The Canadian Centre for Fisheries Innovation Receives $15,000 to Advance New Whelk Sorting Technology
Thursday, January 2, 2014

The Canadian Centre for Fisheries Innovation, in partnership with the Marine Institute’s Centre for Aquaculture and Seafood Development, will receive approximately $15,000 through the Provincial Government’s Fisheries Technology and New Opportunities Program to further refine new technology that sorts whelk as it is harvested at sea. The current prototype is used to separate and return undersized whelk back into the water. Planned refinements are expected to improve quality by reducing the amount of handling the product receives, and also enhance the ergonomics of the equipment and reduce the time required to harvest.

“Enhancing harvesting efficiency is vital to maximizing the value of provincial whelk resources for harvesters. Our investment of approximately $15,000 will further develop sorting machinery that could significantly save costs and reduce time on the water, which would benefit all harvesters in this sector," said the Honourable Keith Hutchings, Minister of Fisheries and Aquaculture

The whelk fishery is concentrated in the waters off the south coast of the island, and has generated substantial harvesting activity in recent years, with annual landings of approximately 5,000 tonnes.

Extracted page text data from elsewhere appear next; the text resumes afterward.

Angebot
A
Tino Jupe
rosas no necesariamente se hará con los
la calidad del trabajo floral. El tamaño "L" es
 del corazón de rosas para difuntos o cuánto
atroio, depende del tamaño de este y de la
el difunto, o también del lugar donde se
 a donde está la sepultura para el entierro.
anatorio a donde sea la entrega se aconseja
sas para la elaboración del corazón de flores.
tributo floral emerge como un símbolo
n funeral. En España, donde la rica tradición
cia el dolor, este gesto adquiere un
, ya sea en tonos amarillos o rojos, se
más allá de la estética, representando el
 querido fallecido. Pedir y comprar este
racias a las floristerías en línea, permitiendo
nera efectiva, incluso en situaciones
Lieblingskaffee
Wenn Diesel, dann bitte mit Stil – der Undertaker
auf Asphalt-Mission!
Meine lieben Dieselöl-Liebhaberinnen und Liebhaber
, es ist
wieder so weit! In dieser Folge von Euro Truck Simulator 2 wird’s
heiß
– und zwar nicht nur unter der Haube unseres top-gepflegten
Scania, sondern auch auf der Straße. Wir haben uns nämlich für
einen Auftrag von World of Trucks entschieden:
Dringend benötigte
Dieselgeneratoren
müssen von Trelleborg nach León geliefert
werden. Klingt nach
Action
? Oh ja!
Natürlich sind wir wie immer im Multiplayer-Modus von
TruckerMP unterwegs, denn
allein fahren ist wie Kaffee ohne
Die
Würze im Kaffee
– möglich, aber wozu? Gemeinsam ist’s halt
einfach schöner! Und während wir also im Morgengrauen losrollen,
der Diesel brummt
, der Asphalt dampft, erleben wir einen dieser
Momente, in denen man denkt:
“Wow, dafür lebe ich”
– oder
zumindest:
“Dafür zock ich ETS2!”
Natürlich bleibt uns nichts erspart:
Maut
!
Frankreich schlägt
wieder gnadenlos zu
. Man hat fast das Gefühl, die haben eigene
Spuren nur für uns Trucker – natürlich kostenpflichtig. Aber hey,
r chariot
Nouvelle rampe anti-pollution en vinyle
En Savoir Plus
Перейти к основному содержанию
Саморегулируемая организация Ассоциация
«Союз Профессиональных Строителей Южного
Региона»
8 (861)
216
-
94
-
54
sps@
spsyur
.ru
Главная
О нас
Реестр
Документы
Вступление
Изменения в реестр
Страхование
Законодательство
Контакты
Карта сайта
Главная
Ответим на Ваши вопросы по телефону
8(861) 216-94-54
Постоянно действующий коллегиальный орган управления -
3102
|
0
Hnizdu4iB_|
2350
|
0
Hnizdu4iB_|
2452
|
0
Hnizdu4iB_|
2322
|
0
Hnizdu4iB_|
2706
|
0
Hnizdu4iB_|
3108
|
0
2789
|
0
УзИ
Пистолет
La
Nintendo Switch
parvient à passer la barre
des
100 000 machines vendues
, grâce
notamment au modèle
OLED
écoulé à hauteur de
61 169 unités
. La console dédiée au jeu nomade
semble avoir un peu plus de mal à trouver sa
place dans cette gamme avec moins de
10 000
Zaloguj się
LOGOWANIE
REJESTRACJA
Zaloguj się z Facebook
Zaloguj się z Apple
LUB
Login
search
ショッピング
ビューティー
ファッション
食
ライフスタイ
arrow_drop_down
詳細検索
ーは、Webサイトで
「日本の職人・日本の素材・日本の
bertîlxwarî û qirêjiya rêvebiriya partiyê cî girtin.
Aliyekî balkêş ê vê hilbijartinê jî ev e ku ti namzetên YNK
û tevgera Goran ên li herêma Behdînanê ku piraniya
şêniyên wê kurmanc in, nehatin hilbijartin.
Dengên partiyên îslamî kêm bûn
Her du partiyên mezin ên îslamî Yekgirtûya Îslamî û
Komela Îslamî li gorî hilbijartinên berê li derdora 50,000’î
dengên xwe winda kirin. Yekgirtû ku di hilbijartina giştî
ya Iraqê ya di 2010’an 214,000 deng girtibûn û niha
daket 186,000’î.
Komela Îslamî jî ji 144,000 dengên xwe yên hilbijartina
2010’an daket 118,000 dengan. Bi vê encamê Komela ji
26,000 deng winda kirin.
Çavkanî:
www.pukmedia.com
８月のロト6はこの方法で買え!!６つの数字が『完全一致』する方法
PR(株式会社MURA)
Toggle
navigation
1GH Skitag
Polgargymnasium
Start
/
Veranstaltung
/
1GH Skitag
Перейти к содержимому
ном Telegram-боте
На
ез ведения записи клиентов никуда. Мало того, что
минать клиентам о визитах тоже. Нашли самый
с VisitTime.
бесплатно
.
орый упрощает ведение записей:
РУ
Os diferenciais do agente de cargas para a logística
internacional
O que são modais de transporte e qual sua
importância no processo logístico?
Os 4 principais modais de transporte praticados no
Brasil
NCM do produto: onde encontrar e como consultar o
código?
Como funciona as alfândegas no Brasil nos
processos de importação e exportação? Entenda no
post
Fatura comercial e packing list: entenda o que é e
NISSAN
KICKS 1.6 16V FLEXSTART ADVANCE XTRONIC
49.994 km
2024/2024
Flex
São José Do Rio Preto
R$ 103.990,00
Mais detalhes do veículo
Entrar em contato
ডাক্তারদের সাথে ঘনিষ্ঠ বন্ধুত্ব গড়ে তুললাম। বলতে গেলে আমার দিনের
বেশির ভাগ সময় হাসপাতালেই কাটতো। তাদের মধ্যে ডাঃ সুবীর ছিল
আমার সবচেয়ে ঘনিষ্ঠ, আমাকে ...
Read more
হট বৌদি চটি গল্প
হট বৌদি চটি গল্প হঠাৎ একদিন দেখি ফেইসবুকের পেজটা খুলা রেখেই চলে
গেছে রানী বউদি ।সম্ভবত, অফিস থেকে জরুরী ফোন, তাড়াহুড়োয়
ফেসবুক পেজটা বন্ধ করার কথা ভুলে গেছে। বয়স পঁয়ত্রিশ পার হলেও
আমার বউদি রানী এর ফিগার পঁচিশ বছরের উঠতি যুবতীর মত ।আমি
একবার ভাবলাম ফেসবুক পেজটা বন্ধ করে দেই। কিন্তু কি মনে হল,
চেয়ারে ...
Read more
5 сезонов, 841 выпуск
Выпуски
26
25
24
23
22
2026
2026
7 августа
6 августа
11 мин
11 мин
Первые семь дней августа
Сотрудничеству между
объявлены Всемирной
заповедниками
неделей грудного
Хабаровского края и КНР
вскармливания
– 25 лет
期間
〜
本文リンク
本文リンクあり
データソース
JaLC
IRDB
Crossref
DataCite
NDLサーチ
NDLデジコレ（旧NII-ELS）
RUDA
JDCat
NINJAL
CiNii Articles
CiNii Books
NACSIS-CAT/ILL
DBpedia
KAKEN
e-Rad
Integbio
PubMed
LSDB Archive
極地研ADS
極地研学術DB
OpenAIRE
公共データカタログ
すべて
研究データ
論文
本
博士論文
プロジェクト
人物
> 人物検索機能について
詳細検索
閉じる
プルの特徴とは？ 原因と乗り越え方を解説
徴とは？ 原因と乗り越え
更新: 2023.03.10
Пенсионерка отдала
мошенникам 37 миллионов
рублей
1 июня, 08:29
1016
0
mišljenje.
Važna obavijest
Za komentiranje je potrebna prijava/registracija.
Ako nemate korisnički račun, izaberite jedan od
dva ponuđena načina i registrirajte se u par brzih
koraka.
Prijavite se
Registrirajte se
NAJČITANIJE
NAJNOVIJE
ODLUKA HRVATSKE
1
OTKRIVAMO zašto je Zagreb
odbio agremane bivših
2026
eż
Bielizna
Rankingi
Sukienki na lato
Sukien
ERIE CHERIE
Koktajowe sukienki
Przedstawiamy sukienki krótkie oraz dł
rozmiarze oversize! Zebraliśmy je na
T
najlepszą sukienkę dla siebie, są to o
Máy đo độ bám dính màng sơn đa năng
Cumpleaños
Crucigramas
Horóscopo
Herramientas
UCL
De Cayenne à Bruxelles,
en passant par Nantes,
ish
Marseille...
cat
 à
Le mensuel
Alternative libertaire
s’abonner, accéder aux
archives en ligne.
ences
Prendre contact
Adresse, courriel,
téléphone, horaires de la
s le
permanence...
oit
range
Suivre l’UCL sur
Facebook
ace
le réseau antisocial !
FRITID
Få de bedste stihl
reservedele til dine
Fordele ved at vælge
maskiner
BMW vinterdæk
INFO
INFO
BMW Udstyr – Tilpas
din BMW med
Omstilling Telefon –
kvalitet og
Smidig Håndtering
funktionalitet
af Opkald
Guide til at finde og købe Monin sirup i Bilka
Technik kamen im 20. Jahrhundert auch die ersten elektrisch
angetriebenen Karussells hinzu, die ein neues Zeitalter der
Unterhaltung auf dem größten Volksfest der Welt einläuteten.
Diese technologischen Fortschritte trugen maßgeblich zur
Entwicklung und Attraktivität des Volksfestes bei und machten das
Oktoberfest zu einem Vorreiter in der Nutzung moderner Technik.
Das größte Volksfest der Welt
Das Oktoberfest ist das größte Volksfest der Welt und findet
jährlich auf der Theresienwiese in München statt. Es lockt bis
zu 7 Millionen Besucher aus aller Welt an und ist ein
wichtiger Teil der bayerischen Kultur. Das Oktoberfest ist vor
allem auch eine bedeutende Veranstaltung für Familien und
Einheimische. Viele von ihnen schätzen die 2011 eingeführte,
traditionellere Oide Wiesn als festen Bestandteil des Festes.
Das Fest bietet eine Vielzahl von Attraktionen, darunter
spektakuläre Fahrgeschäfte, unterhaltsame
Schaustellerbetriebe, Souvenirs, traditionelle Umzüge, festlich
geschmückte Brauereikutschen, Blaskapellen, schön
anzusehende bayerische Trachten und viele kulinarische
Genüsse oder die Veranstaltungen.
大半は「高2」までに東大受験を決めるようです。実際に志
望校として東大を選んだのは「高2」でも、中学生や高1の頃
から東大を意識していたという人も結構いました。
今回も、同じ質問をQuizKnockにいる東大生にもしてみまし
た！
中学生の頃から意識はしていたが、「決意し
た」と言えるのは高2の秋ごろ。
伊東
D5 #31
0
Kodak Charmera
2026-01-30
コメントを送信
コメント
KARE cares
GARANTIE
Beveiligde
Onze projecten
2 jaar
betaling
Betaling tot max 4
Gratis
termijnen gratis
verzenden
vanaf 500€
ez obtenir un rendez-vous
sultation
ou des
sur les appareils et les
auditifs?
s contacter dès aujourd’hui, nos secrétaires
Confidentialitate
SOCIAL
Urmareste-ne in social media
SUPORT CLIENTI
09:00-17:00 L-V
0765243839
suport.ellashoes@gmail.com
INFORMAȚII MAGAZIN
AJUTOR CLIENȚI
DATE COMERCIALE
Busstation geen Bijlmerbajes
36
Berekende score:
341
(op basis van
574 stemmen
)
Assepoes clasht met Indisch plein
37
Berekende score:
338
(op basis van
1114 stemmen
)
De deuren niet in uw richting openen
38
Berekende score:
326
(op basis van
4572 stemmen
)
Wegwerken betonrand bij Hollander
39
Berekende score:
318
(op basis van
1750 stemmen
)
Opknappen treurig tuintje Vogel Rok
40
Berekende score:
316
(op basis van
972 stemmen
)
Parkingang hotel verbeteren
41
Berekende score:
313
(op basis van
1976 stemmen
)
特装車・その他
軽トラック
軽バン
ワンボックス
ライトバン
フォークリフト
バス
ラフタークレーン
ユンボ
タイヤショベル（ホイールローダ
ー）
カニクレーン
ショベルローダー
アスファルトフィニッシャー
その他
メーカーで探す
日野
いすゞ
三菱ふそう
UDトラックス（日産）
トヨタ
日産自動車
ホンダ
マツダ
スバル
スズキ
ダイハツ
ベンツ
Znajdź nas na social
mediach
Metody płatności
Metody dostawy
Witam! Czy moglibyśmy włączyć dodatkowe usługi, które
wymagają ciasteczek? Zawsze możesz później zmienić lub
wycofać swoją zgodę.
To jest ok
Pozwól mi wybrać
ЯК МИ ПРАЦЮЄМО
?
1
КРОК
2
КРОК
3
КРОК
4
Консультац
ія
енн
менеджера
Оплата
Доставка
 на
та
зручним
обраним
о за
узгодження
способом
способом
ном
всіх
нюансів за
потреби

With refinement, this new sorting equipment has the potential to provide significant efficiencies while simultaneously removing and returning almost all of the undersized whelk back to the ocean, which would significantly improve the value harvesters receive per pound of catch.

“The Canadian Centre for Fisheries Innovation has contributed to approximately 800 fishery-related research and development projects to enhance harvesting, processing and aquaculture operations and develop global competitive advantage. We appreciate the ongoing cooperation we enjoy from the Provincial Government and the Marine Institute, and look forward to completing this research project, which could significantly benefit whelk harvesters in the future," said Robert Verge, Managing Director, Canadian Centre for Fisheries Innovation.